A criminal indictment was filed against Sedat Ergin, editor-in-chief of the country’s most influential newspaper, Hurriyet. Prosecutors demanded up to five years in prison for Ergin, for allegedly insulting President Erdogan. The indictment claims that Hurriyet insulted the president by paraphrasing what the president had said.
“[T]his is a ‘democracy’ with a growingly diminishing freedom of speech. It is ‘democracy’ where the ‘voice of the nation,’ which practically is the voice of the political majority and its glorified leader, intimidates and silences dissenting voices.” — Mustafa Akyol, columnist, Hurriyet.
According to a report by the Turkish Journalists Association, 500 journalists were fired in Turkey in 2015, while 70 others were subjected to physical violence. Thirty journalists remain in prison, mostly on terrorism charges. Needless to say, the unfortunate journalists invariably are known to be critical of Erdogan.
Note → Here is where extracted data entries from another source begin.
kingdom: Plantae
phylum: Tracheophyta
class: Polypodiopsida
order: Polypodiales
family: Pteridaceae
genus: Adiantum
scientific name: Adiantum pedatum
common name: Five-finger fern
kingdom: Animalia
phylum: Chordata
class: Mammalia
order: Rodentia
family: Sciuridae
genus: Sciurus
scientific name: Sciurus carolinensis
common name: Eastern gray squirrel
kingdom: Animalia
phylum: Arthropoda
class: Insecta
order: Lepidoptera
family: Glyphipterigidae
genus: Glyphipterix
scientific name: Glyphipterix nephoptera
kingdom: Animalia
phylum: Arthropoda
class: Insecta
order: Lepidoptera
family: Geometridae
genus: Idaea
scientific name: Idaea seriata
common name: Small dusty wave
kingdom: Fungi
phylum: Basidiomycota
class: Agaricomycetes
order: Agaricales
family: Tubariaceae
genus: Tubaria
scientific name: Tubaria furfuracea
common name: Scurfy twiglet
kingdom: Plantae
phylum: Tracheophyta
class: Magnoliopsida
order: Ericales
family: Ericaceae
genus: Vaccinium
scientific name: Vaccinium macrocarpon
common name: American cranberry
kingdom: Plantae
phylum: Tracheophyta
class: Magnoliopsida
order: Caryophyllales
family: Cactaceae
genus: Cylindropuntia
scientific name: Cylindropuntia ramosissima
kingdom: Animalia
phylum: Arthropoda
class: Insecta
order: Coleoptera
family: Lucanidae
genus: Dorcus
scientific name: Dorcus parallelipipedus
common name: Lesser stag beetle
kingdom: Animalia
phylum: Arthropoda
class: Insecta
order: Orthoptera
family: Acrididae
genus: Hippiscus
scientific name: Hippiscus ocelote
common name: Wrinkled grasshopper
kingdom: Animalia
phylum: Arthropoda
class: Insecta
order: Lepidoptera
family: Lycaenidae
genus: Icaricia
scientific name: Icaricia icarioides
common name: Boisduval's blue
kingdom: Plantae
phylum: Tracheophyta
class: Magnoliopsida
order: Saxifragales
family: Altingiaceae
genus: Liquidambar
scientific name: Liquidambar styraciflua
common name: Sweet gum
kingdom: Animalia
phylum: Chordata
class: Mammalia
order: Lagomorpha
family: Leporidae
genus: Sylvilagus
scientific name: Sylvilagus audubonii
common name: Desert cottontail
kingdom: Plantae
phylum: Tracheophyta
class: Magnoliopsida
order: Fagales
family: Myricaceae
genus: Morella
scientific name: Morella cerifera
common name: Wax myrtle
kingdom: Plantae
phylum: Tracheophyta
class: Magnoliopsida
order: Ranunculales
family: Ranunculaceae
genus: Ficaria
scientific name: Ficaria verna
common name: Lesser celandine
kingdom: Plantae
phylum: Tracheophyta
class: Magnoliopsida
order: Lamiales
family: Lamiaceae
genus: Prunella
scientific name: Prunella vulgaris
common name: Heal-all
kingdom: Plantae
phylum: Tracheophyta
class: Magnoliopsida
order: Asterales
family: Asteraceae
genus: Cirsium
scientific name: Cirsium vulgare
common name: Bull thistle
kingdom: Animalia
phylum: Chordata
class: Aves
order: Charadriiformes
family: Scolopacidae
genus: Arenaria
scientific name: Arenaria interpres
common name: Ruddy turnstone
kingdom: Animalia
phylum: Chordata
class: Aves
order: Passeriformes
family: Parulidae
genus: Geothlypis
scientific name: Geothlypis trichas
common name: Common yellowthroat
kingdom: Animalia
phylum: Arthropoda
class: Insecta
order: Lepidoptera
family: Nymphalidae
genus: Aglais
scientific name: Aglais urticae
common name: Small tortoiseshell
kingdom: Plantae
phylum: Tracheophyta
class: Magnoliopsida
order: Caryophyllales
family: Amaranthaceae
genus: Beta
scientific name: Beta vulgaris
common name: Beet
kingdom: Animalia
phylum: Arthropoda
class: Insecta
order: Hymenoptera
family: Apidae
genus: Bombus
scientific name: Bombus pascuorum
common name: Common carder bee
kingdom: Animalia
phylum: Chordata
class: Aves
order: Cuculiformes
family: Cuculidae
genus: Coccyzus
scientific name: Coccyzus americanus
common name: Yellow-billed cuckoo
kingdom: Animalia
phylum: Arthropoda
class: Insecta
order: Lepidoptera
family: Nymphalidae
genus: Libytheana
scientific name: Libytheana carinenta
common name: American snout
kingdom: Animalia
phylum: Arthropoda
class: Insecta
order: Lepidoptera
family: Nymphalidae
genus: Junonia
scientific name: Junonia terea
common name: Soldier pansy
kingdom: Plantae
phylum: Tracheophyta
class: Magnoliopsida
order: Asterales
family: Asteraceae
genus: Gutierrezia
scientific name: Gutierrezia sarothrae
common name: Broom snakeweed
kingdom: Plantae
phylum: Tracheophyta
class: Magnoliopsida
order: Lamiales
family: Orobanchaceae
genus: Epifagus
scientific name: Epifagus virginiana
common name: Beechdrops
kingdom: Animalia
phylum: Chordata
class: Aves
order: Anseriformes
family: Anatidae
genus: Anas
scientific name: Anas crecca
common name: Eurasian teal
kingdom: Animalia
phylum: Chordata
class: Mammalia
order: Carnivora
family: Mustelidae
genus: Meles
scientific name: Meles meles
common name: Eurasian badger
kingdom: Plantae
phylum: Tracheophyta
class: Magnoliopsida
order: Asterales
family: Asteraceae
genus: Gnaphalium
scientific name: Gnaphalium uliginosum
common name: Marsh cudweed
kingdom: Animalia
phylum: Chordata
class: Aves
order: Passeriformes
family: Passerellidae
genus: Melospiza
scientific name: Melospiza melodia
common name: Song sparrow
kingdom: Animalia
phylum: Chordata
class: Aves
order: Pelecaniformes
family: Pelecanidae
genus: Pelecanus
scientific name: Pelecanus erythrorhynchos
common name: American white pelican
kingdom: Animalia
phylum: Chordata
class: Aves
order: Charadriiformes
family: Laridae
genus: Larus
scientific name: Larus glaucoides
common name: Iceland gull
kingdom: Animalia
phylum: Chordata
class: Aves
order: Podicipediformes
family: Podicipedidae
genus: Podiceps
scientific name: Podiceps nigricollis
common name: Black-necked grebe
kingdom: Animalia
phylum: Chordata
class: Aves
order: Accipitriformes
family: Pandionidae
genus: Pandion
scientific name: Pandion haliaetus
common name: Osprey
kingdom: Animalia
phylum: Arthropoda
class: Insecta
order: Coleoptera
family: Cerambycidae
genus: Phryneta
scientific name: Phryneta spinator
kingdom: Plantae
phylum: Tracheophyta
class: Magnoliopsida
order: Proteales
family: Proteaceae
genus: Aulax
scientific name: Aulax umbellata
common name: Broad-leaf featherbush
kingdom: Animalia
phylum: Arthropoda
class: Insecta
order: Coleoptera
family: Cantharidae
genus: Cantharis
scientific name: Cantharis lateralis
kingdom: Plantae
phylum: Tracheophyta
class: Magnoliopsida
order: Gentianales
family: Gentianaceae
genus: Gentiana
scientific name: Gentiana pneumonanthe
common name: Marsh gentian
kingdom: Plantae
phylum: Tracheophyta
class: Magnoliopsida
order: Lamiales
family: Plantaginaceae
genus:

Europe, cherishing its “transactional” relations with Turkey, prefers to look the other way and whistle. All the EU could say about the prosecution of academics was that it is “extremely worrying.” Brussels cannot see that Turkish affairs passed the threshold of “extremely worrying” a long time ago.
Defending his quest for an executive presidential system Turkish President Recep Tayyip Erdogan cited Hitler’s Germany as an effective form of government. Yes, he said, you can have the presidential system in a unitary state as in Hitler’s Germany. His office later claimed that the president’s “Hitler’s Germany” metaphor had been “distorted” by the media. Erdogan’s words on Hitler’s Germany may or may not have been distorted, but the way he rules Turkey reminds one powerfully of how Hitler ruled the Third Reich.